··· INFORMATION SHOWN ···

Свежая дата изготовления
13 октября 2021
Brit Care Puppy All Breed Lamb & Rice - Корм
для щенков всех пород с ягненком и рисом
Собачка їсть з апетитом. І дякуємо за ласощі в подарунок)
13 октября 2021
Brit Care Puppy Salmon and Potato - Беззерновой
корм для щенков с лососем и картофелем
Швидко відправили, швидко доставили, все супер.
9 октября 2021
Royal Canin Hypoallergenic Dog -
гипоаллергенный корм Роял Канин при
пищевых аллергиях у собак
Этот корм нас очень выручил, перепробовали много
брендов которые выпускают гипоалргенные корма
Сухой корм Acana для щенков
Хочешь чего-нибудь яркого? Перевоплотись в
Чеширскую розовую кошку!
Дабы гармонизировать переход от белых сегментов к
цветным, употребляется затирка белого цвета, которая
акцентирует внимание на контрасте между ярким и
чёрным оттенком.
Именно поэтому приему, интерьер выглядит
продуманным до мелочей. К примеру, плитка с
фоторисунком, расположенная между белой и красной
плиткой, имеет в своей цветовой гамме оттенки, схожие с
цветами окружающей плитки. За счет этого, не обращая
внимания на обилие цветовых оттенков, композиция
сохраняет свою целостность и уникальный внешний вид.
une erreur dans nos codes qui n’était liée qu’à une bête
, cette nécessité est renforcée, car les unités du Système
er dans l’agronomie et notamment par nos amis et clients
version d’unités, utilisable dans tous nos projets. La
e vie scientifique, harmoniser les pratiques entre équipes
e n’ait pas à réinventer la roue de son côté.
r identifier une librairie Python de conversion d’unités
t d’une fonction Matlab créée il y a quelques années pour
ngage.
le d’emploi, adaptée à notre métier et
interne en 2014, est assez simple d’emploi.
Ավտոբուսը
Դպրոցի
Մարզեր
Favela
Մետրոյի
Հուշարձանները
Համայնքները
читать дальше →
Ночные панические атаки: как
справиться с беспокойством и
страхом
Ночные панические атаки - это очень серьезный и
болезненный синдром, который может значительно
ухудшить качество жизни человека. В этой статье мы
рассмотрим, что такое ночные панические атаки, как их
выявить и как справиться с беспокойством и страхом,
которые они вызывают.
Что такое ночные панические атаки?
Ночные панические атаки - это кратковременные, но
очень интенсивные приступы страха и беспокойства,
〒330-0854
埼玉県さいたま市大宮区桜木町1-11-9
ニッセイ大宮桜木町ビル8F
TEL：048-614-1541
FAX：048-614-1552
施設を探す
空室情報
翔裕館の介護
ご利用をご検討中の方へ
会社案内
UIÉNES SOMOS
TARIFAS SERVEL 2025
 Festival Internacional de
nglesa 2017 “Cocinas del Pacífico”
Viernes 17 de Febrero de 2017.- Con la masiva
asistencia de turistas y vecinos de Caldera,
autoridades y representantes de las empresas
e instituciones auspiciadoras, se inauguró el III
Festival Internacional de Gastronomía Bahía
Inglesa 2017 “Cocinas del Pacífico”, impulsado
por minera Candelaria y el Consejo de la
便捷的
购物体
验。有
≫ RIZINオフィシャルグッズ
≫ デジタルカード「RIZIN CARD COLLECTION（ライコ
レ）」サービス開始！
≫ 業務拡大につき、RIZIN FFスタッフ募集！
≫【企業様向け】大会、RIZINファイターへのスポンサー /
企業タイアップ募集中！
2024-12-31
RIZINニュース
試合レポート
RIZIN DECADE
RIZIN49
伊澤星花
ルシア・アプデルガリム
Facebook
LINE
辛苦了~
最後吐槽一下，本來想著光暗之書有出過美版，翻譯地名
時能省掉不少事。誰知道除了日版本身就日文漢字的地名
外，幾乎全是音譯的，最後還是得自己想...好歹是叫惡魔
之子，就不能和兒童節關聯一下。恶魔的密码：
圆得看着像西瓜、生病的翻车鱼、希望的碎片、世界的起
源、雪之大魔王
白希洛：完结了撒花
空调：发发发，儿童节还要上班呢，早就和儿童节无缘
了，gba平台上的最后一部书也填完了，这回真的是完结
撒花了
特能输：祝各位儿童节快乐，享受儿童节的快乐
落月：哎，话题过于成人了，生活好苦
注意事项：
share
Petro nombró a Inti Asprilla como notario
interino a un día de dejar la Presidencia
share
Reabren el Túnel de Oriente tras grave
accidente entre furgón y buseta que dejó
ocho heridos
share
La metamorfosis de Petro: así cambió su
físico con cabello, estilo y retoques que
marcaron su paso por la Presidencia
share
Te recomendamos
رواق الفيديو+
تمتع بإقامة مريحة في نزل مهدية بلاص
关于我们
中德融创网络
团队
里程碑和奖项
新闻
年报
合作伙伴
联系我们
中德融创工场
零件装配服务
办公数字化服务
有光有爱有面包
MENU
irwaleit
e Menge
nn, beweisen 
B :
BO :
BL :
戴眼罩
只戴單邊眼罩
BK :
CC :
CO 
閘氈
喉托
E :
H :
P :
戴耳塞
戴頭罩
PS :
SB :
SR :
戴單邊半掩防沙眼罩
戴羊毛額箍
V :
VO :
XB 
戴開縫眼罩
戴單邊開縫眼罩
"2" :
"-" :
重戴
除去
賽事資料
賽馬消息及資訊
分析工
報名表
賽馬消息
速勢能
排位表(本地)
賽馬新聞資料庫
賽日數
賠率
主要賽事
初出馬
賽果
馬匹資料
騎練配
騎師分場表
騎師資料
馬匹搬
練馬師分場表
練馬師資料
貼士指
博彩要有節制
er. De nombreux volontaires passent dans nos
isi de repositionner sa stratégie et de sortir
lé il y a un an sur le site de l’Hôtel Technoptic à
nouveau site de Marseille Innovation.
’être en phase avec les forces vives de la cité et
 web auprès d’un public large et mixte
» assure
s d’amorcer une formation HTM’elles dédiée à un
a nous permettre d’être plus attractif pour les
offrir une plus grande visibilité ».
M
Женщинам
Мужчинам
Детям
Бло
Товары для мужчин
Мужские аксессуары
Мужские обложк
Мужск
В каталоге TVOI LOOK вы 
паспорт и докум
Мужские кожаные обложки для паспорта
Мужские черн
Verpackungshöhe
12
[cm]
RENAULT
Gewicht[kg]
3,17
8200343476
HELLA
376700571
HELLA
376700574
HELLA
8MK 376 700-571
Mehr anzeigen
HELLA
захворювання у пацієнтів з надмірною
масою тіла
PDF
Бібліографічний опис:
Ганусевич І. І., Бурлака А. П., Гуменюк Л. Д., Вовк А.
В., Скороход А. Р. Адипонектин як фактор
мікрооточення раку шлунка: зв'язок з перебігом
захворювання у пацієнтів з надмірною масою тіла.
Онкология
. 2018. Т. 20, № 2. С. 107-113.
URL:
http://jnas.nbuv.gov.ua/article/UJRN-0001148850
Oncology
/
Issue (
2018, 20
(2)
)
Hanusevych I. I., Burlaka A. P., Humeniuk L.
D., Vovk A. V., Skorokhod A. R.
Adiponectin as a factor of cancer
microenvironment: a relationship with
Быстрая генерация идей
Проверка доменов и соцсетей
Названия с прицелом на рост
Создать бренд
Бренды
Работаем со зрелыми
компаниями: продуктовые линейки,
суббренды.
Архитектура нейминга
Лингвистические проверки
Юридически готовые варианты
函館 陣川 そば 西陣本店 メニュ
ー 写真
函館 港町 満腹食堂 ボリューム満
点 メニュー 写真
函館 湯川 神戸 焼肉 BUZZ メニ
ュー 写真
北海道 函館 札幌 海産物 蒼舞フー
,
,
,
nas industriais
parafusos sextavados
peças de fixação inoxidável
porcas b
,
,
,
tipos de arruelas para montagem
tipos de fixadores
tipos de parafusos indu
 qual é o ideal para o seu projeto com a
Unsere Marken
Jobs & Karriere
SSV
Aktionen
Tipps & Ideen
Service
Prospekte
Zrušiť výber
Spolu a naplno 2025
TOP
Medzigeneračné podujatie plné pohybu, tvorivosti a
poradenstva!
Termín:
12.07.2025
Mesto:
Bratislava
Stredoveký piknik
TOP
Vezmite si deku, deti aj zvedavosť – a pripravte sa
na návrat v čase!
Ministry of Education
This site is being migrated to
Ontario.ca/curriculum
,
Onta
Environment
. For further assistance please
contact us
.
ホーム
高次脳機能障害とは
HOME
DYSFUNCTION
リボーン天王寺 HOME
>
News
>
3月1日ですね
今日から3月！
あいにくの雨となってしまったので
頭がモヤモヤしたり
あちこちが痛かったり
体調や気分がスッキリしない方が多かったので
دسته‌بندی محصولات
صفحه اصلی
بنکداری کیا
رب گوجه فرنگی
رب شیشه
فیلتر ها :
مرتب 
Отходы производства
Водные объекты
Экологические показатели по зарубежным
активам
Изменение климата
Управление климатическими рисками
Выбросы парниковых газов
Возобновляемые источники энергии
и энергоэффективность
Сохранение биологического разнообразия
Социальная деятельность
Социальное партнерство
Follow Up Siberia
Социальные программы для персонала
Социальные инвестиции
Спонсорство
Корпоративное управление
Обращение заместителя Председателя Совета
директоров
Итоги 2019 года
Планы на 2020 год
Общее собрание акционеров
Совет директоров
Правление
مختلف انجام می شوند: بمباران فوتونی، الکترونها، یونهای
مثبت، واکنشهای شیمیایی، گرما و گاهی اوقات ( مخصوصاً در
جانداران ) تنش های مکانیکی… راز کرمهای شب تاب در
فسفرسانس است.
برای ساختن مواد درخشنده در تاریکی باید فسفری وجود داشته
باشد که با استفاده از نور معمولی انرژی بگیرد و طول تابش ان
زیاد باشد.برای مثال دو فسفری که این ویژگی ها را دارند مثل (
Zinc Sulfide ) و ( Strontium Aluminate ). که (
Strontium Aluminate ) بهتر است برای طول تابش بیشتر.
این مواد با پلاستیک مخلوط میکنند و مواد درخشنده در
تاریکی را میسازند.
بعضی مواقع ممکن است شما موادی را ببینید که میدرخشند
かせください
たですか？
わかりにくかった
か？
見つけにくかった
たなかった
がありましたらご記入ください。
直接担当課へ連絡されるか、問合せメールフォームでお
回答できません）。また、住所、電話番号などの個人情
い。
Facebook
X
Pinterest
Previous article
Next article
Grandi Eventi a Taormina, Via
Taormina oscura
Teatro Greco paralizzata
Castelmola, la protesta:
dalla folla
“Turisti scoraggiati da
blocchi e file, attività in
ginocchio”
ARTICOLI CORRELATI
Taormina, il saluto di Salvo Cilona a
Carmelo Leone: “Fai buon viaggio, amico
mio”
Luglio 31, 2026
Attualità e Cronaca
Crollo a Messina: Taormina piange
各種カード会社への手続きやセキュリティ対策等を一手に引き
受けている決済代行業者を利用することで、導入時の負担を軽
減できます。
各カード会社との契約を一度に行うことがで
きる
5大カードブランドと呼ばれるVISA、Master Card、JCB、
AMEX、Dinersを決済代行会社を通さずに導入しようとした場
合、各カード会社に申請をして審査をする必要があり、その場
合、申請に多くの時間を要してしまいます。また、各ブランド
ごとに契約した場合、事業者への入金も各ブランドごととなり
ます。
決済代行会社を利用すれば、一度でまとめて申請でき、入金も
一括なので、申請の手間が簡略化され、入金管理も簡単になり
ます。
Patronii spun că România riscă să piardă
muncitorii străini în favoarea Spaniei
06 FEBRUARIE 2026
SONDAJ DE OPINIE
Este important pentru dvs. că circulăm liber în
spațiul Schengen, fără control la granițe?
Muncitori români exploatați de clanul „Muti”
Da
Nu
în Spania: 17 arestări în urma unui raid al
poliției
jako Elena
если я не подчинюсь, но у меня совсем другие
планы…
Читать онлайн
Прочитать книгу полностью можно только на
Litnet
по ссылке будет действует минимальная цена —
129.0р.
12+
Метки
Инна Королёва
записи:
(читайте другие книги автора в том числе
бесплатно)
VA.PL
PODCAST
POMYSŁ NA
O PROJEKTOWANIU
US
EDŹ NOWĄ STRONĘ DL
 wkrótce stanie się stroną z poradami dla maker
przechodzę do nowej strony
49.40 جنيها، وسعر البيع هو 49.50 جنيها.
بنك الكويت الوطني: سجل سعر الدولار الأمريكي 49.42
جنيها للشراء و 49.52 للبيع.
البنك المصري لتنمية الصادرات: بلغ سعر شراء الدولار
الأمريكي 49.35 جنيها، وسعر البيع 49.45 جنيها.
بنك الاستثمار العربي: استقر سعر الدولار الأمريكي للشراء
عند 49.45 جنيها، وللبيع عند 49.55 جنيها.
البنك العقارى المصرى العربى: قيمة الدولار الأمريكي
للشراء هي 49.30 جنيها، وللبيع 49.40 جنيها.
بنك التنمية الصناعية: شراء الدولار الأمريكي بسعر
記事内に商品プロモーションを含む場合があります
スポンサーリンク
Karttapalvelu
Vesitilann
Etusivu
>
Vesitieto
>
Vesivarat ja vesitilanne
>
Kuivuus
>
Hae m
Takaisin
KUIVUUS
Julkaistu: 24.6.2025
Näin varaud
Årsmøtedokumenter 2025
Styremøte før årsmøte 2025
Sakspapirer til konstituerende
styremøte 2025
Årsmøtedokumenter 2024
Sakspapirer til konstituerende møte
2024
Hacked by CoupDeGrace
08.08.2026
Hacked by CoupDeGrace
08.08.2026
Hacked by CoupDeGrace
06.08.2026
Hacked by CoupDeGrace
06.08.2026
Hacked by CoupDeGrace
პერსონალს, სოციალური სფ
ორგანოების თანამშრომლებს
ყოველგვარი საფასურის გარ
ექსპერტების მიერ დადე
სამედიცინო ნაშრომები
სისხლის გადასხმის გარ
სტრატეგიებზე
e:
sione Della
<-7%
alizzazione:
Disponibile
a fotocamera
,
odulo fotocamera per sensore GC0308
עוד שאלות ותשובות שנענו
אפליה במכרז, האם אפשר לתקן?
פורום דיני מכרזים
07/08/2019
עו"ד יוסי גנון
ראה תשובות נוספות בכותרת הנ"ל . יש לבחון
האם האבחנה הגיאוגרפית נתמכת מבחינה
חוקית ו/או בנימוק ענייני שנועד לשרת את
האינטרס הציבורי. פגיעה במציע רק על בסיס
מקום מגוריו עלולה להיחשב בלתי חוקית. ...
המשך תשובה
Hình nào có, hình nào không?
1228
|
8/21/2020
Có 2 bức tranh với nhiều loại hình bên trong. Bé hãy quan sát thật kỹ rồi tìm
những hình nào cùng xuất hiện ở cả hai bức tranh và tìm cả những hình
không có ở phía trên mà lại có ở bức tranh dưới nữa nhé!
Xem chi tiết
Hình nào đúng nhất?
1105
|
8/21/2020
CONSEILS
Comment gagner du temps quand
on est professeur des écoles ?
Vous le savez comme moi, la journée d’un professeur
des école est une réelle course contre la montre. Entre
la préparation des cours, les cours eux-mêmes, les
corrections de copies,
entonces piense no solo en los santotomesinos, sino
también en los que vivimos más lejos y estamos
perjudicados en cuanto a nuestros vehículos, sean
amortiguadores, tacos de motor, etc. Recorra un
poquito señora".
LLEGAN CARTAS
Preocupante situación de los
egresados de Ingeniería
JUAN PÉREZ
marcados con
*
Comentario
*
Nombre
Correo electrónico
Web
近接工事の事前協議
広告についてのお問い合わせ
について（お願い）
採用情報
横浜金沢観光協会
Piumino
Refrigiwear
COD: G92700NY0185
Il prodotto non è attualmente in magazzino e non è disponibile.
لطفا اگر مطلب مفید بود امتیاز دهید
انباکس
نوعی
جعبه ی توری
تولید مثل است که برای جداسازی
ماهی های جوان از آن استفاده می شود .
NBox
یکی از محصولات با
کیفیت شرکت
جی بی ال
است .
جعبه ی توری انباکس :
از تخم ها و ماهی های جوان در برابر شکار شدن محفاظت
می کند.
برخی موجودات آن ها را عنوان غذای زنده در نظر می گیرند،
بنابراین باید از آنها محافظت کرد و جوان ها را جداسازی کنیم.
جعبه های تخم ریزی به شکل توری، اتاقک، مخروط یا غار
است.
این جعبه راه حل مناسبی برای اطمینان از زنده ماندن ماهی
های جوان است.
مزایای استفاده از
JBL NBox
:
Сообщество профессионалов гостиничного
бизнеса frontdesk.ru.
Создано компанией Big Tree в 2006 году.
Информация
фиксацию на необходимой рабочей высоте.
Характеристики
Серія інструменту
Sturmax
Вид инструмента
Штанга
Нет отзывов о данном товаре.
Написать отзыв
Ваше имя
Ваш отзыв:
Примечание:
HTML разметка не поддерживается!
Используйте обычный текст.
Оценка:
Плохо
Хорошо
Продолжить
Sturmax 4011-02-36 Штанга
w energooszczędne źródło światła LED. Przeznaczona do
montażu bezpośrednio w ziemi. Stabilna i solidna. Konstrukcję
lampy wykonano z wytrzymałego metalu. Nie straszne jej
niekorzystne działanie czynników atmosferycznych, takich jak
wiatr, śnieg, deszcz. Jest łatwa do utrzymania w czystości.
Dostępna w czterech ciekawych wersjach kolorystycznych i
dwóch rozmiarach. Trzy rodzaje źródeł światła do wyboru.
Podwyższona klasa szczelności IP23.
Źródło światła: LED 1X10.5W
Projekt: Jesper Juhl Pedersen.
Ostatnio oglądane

···

*WHAT THE TASK ASKS*. Copy every line of the entries above that contains the word "Presidencia".

*SOLVED EXERCISE*.
interino a un día de dejar la Presidencia
marcaron su paso por la Presidencia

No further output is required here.